Data obtained for 1593 eyes of 916 patients <18 years old, identified from a retrospective study cohort at 5 uveitis centers. Main outcome measures were IOP≥21 (≥21) or IOP≥30 (≥30)mmHg or IOP increase of ≥10mmHg (≥+10) from baseline, each counted as present if IOP-lowering medication was in use and/or the eye had undergone IOP-lowering surgery (IOPRx).

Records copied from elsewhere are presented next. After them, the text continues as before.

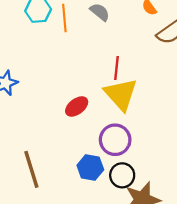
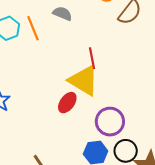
yellow triangle: (121, 94) -> (84, 80), moved

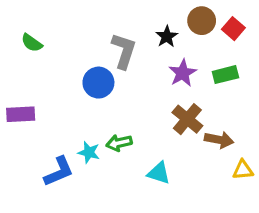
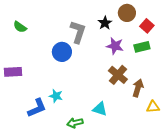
red square: (233, 29) -> (147, 26), moved
purple star: (183, 73) -> (115, 46), turned -30
brown arrow: (219, 140) -> (138, 88), turned -84
green arrow: (119, 143) -> (75, 123), moved

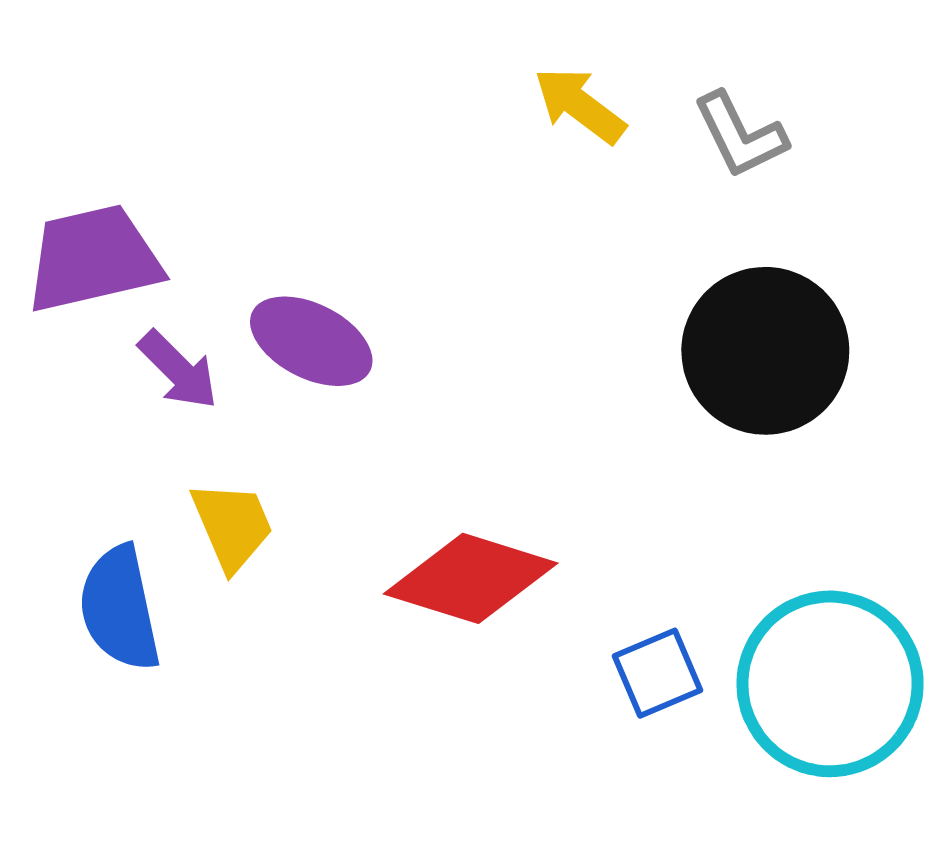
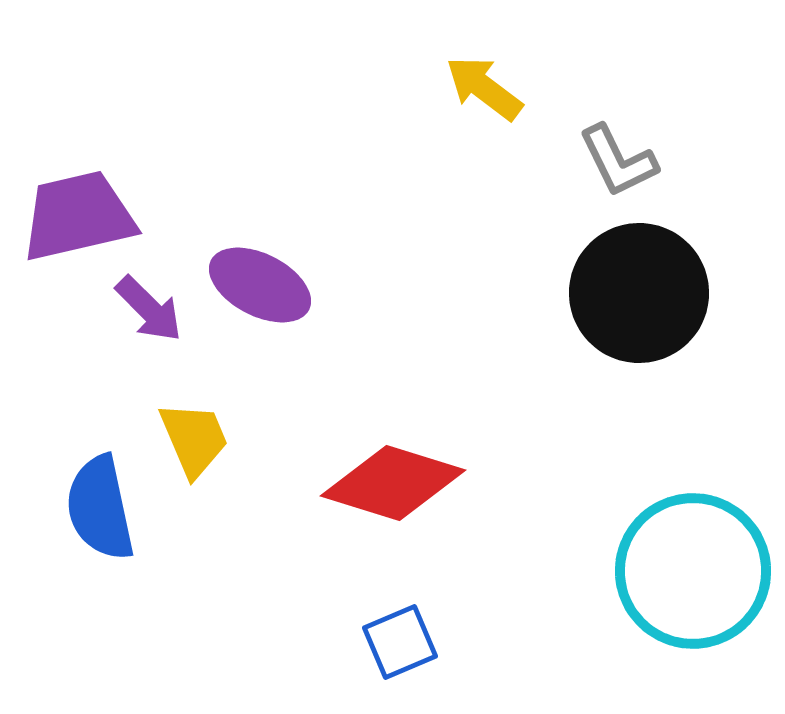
gray L-shape: (740, 135) -> (618, 161), moved
blue square: (658, 673) -> (400, 642), moved

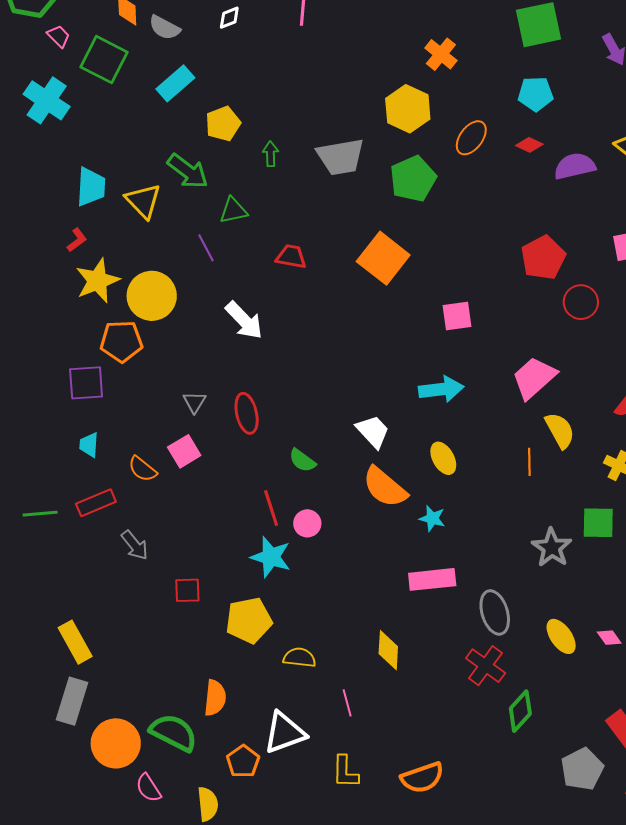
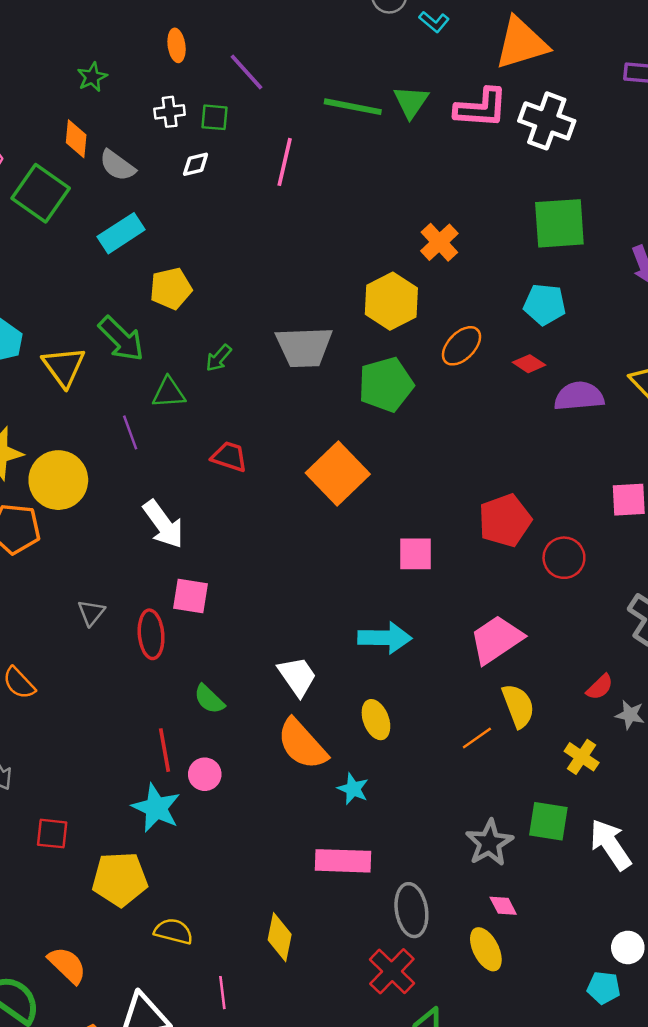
green arrow: (270, 154) -> (219, 358), moved, turned -145
red pentagon: (543, 258) -> (505, 520), moved
pink square: (184, 451) -> (191, 596), moved, turned 32
orange line: (529, 462) -> (477, 738), turned 48
pink diamond: (609, 638) -> (503, 906), moved
orange semicircle: (215, 698) -> (67, 965), turned -60

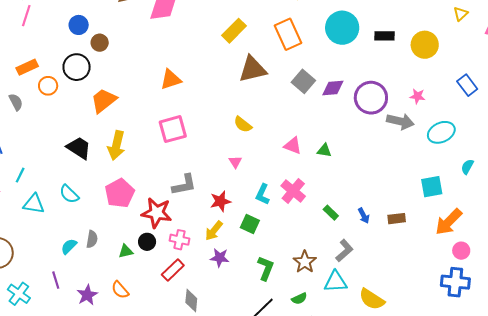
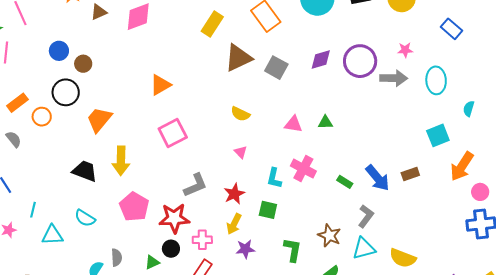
gray square: (303, 81) -> (276, 68), moved
cyan ellipse: (441, 132) -> (436, 80), turned -56
blue arrow: (364, 216) -> (378, 178), size x1.8

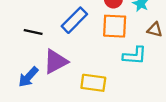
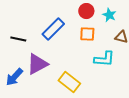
orange square: (115, 26) -> (87, 34), size x0.7
yellow rectangle: (93, 83) -> (69, 82), turned 30

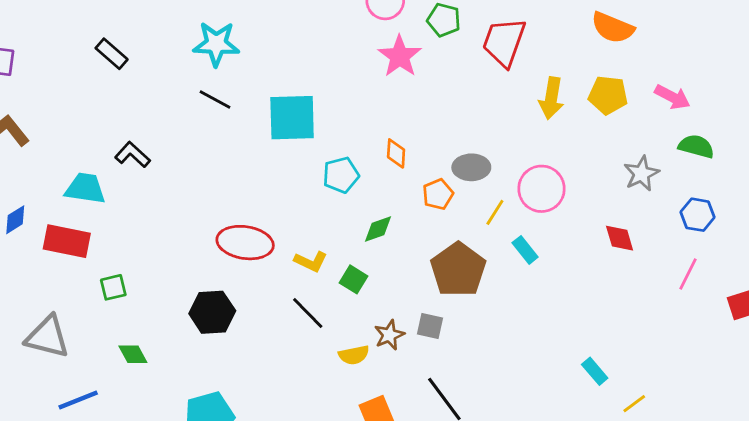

Initially, 251 eyes (15.8%) had IOP≥21; among these, 46 eyes (2.9%) had IOP≥30. Risk factors for presenting IOP elevation included contralateral IOP elevations (≥21 and/or use of IOPRx): adjusted odds ratio(aOR)=16.8 for ≥21 and aOR=51.6 for ≥30; each p<0.001. Topical corticosteroid use, was associated with up to an 8-fold higher adjusted odds at higher doses. Additional risk factors included presenting visual acuity 20/200 or worse, unilateral uveitis, duration of uveitis of 2-5 years (vs other durations), prior cataract surgery, age 6-12 years (vs other pediatric ages, significant for ≥21 only) and Adamantiades-Behçet Disease (≥30 only). During follow-up of 689 eyes for a median of 455 days (25-75%ile,147-1337), 2-year cumulative incidence estimates for ≥21, ≥30 and ≥+10 were 33.4% (95% confidence interval [CI]: 27.9-38.5%), 14.8% (95% CI: 10.7-18.7%) and 24.4% (95% CI: 19.7-28.8%) respectively. Significant risk factors were pars plana vitrectomy (≥21 only), contralateral IOP elevations (aHR [adjusted hazard ratio]=2.57 for ≥21, aHR=3.60 for ≥30; each P<0.001; aHR=1.75 for ≥+10, p<0.03), use of periocular (over 4-fold higher risk), topical (up to 9-fold, higher risk at higher doses) and intraocular (aHR=7.11 for ≥21; aHR=20.7 for ≥30) corticosteroids.
Elevation of IOP affects a large minority of pediatric non-infectious uveitis cases. Among the various risk factors identified, IOP elevations in the fellow eye and the use of regional corticosteroids were associated with much higher risk (intraocular [had exceptionally high risk] > topical prednisolone acetate 1% equivalent [TPE]) 4 drops/day > periocular > 3 drops/day TPE). Pediatric non-infectious uveitis should be followed closely for IOP elevation. While ensuring control of inflammation, minimization of the use of corticosteroids (especially intraocular), to the extent it is possible, would be expected to lower the risk of IOP elevation.